When protests broke out in Syria in 2011 and were brutally crushed by President Bashar al-Assad, Baghdadi began exploring alliances with armed groups there and in 2013 unilaterally announced the merger of the ISI and the Syria-based al-Nusra Front – forming the Islamic State of Iraq and Syria (ISIS).

Abu Mohammad al-Golani, the leader of the al-Nusra Front, rejected the merging of the two groups and appealed to al-Qaeda leader Ayman al-Zawahiri.
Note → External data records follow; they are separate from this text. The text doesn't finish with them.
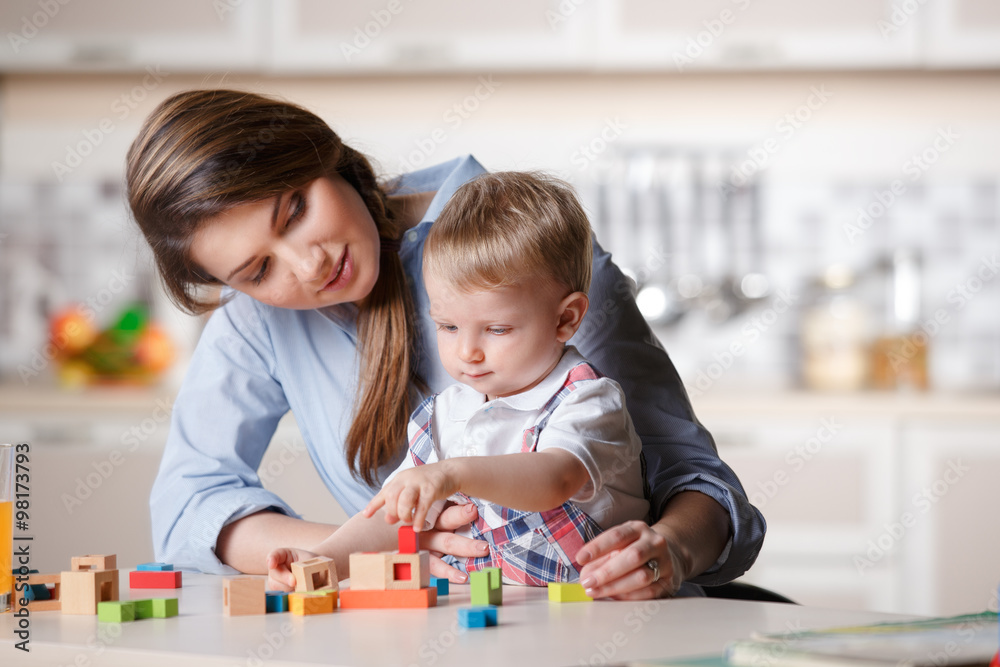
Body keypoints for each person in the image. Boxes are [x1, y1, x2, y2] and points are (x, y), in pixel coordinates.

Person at [127, 89, 765, 600]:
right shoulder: (258, 317)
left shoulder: (518, 250)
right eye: (258, 271)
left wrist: (673, 551)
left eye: (294, 210)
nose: (307, 263)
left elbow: (697, 482)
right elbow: (189, 510)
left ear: (320, 152)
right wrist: (372, 547)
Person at [265, 171, 650, 589]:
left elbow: (554, 479)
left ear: (566, 319)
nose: (468, 352)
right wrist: (321, 560)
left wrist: (452, 473)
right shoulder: (443, 416)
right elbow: (392, 518)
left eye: (498, 329)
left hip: (593, 618)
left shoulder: (589, 401)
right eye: (448, 327)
Zawahiri then issued a ruling that ISIS should be abolished and that Baghdadi should confine his group's activities to Iraq.

"The Islamic State in Iraq and the Levant will be abolished," Zawahiri said, adding that the al-Nusra Front would remain an independent branch of al-Qaeda. 
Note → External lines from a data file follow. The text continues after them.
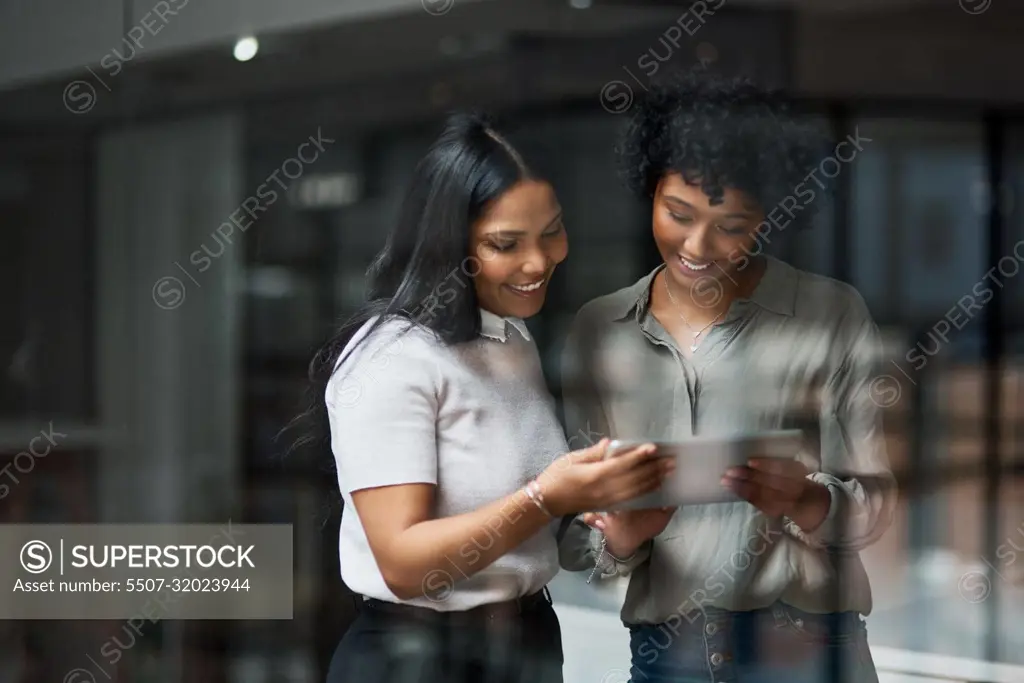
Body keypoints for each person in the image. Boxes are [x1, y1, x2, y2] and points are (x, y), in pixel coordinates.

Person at [307, 112, 674, 683]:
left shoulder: (507, 337)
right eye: (506, 244)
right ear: (449, 247)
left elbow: (514, 534)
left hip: (522, 643)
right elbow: (404, 565)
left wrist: (617, 534)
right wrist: (545, 498)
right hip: (419, 660)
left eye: (551, 231)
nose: (539, 261)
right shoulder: (391, 358)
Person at [559, 71, 898, 683]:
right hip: (667, 654)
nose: (697, 245)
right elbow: (573, 533)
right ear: (649, 191)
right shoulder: (600, 329)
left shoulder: (830, 314)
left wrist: (806, 498)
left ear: (768, 216)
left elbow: (874, 505)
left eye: (731, 226)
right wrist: (622, 536)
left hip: (809, 647)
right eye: (677, 213)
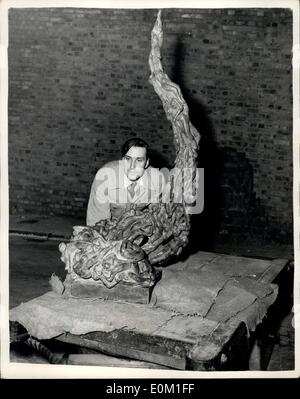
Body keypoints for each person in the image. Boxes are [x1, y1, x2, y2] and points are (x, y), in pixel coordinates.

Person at [86, 138, 166, 226]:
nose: (132, 166)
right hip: (110, 228)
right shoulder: (105, 177)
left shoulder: (157, 180)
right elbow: (97, 222)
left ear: (146, 163)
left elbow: (158, 217)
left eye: (139, 160)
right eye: (128, 159)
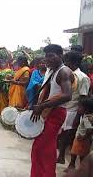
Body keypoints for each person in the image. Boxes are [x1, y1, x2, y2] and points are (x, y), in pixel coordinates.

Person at [30, 44, 74, 177]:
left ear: (60, 56)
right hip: (50, 111)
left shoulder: (64, 71)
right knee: (43, 148)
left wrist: (42, 106)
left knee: (42, 148)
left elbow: (67, 95)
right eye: (46, 56)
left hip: (56, 113)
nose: (47, 59)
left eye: (51, 56)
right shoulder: (53, 71)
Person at [57, 51, 91, 164]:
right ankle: (61, 156)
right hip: (64, 108)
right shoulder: (66, 74)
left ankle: (68, 160)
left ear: (73, 62)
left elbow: (83, 97)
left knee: (70, 136)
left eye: (66, 61)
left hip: (73, 110)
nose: (65, 63)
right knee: (62, 134)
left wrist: (78, 115)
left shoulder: (83, 77)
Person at [65, 97, 93, 172]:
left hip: (81, 140)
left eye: (80, 107)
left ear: (86, 109)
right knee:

Zawahiri maintained that Golani and Baghdadi would stay on as the leaders of their respective branches for another year, after which the general leadership of al-Qaeda would decide whether they would keep their posts or be replaced.
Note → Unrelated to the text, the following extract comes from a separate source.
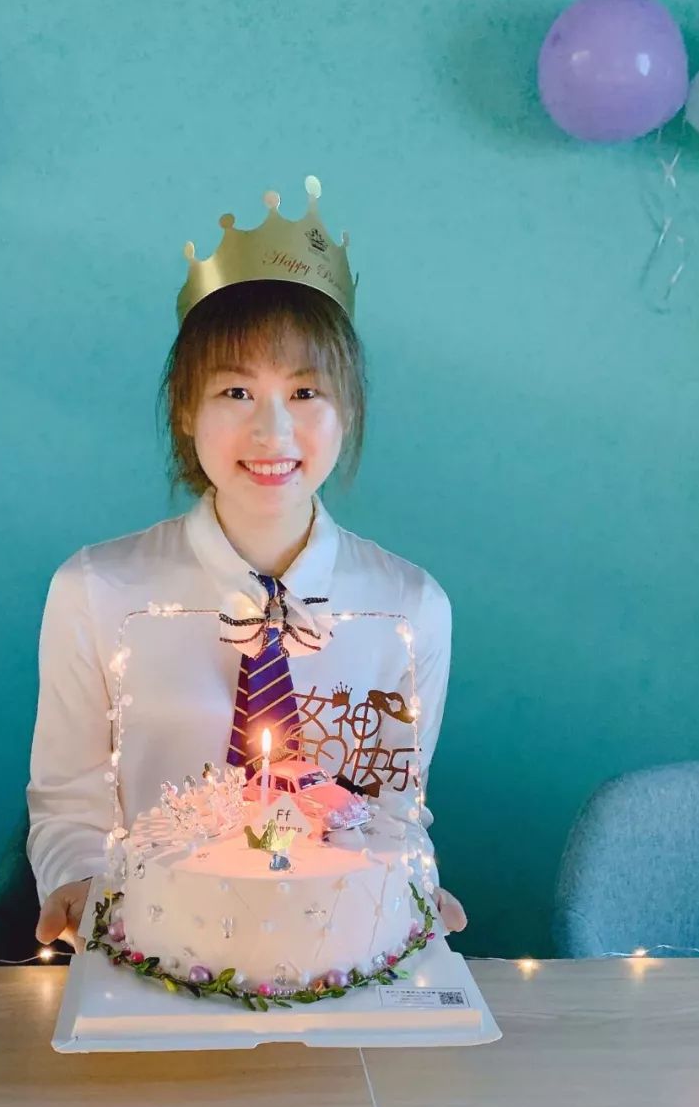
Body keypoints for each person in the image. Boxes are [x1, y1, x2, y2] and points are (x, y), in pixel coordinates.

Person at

Baghdadi, however, dismissed Zawahiri's ruling and took command of a reported 80 percent of the al-Nusra Front's foreign fighters. 

In January 2014, clashes broke out between the two in Syria's Deir ez-Zor Governorate and ISIS expelled the al-Nusra Front from the Syrian city of Raqqa.

The armed group consolidated its hold on eastern Syria, and proceeded to expand into western Iraq.

The rise and fall of the so-called Caliphate

In June 2014, after capturing Mosul, Iraq's second-largest city, the group's former spokesman Abu Muhammad al-Adnani announced that ISIS's Shura council - representing influential members of society (ahl al-hali wal-aqd) - had proclaimed "the return of the caliphate” with Baghdadi as its caliph.

A few days later, Baghdadi delivered a Friday sermon from the pulpit of Mosul's al-Nuri Mosque, where he declared himself caliph in his first and last public appearance.

In the last five years, Baghdadi was believed to have been in hiding and maintained limited operational control of the armed group following several attempts on his life.

Baghdadi on video in his last public appearance (Reuters)
Baghdadi on video in his last public appearance (Reuters)

Rumours of his deteriorating health emerged as far back as 2015, when it was reported that he was badly wounded in an air strike in al-Baaj, near Mosul, and that he would "never lead the organisation" again.

After the air strike, Baghdadi reportedly moved to Raqqa where he kept a low profile and only appeared in audio messages to IS supporters where he made sure to mention current events in order to quash rumours of his death.

His final broadcast came in September 2019.

During that time, IS's fortunes have risen and fallen sharply in both Syria and Iraq.

At its peak in January 2015, IS controlled an area across Syria and Iraq roughly equivalent to the size of the UK and attracted tens of thousands of foreign fighters to its cause.

However, IS control of Mosul officially crumbled in July 2017, when Iraqi Prime Minster Haider al-Abadi declared that troops had recaptured the metropolis. It was later pushed out of its de-facto capital, Raqqa, by US-backed Syrian Kurds.

It's final stronghold - the Syrian town of Baghouz – was captured by Kurdish forces earlier this year, and many of its supporters, including thousands of foreign nationals, are currently being held in camps in northern Syria.